SRF: Ich habe den Eindruck, dass die Verschwörungstheorien in den letzten Monaten eine neue Dimension angenommen haben. Wie sehen Sie das?

Marko Kovic: Ihr Eindruck täuscht nicht: Wir erleben gerade eine Explosion an Verschwörungstheorien, Fake News und Desinformation, die ihresgleichen sucht. Wir befinden uns in der grössten Gesundheitskrise der letzten hundert Jahre, und in Krisen suchen die Menschen Antworten. Und zwar irgendwelche Antworten. Die Pandemie birgt viele Ungewissheiten, man weiss nicht, wie es weitergeht. Verschwörungstheorien und Fake News gaukeln uns Antworten vor, und an diese klammern wir uns gern.

Die Leute vertrauen jeder noch so obskuren Quelle im Internet, jedem noch so zweifelhaften Videoclip auf YouTube. Nur den Behörden und den Wissenschaftern in deren Dienst glauben sie auf keinen Fall...

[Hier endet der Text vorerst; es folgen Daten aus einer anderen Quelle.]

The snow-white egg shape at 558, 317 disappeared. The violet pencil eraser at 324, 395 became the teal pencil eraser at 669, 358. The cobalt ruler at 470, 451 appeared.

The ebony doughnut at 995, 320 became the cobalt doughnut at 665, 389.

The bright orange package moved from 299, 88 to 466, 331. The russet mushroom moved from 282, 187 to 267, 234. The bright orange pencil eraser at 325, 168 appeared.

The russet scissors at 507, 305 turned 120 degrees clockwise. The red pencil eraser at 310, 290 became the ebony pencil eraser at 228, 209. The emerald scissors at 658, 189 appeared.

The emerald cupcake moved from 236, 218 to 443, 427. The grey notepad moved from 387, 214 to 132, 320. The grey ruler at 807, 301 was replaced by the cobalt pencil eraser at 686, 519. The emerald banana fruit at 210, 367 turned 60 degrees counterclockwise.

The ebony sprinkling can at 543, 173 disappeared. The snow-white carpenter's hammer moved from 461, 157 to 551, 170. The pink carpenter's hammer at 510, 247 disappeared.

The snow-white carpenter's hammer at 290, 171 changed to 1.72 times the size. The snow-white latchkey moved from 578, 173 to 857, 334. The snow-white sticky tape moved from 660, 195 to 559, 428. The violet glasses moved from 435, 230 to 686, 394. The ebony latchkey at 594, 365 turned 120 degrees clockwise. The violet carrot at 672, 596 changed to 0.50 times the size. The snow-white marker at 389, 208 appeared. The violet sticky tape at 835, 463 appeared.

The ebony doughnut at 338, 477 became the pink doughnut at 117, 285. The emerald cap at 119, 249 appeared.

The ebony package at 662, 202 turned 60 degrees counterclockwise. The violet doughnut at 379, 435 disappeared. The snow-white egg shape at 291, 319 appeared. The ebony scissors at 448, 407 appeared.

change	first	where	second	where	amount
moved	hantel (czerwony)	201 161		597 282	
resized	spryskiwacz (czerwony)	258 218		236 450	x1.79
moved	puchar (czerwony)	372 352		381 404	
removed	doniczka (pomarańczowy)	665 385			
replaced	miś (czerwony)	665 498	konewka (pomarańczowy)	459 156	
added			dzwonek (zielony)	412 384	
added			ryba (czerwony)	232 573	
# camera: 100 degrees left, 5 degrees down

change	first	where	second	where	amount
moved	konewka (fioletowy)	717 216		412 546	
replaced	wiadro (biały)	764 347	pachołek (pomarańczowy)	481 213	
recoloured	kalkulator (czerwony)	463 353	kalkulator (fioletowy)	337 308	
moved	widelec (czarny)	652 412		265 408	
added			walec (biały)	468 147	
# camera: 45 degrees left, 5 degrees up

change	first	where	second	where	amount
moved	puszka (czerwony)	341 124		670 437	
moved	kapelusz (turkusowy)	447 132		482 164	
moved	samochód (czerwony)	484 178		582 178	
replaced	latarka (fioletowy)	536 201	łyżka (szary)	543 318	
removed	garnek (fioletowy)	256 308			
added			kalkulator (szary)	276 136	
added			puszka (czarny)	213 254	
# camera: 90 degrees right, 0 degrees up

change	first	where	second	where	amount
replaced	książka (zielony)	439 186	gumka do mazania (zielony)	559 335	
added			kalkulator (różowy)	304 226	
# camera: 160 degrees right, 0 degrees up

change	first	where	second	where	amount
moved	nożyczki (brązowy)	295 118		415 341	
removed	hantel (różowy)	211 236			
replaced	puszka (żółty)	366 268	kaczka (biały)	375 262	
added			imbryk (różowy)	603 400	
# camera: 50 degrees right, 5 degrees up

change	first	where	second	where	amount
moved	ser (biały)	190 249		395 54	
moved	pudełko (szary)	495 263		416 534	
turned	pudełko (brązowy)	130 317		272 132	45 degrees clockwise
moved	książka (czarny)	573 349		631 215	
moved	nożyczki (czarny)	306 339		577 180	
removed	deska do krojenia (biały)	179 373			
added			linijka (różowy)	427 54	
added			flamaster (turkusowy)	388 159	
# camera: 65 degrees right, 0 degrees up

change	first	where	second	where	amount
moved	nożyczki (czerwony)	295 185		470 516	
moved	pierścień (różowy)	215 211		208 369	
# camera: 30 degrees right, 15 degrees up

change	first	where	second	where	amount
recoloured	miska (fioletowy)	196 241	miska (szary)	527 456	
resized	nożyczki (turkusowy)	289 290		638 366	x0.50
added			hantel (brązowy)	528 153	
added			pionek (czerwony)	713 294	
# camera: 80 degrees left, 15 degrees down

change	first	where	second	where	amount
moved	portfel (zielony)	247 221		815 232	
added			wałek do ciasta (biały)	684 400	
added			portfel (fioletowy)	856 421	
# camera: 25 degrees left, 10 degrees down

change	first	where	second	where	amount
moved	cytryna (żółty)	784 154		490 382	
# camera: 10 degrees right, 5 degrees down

Solche Videoclips liefern halt bekömmlichere Antworten. Sie sind auch verängstigender – das ist eine Verschwörung, das ist alles inszeniert – aber man glaubt dann mindestens, zu wissen, warum es passiert und wie es weitergeht. Wissenschaft und Politik liefern teilweise sehr offene, diffuse Antworten: Man kann nicht genau sagen, wie es weitergeht, man rechnet in Szenarien und Wahrscheinlichkeiten. Das ist aber etwas, was wir kognitiv gar nicht lieben. Wir wollen einfache, klare Antworten, und nicht Ungewissheit und Unsicherheit. Und die Forschung zeigt: Der Glaube an Verschwörungstheorien steht im direkten Zusammenhang mit der Ungewissheit über Ereignisse oder Zustände.

Die Pandemie birgt viele Ungewissheiten. Verschwörungstheorien gaukeln uns Antworten vor, und an diese klammern wir uns gern.
Autor: Marko Kovic Kommunikationswissenschaftler

Welche Rollen spielen sogenannte alternative Medien wie «Klagemauer TV» oder «KenFM»?

Das sind zentrale Vektoren für die Verbreitung von Fake News und Verschwörungstheorien. Im Internetzeitalter kann man sich online zusammensuchen, was man will und wo man will. Eigentlich eine gute Sache, eine Demokratisierung des Diskurses. Aber man fällt schnell in sogenannte Echokammern. Ich will nicht sagen, man soll nicht «KenFM» schauen. Das Problem ist einfach: Wenn man ein «KenFM»-Video schaut, schlägt einem der Algorithmus fünf weitere vor. Und dann ist man schnell in einer Spirale drin, sieht und hört nur noch das gleiche. Und - auch das weiss man aus der Forschung - egal, wie absurd diese Dinge sind: Wenn man sie zehnmal hört, fängt man an, daran zu glauben.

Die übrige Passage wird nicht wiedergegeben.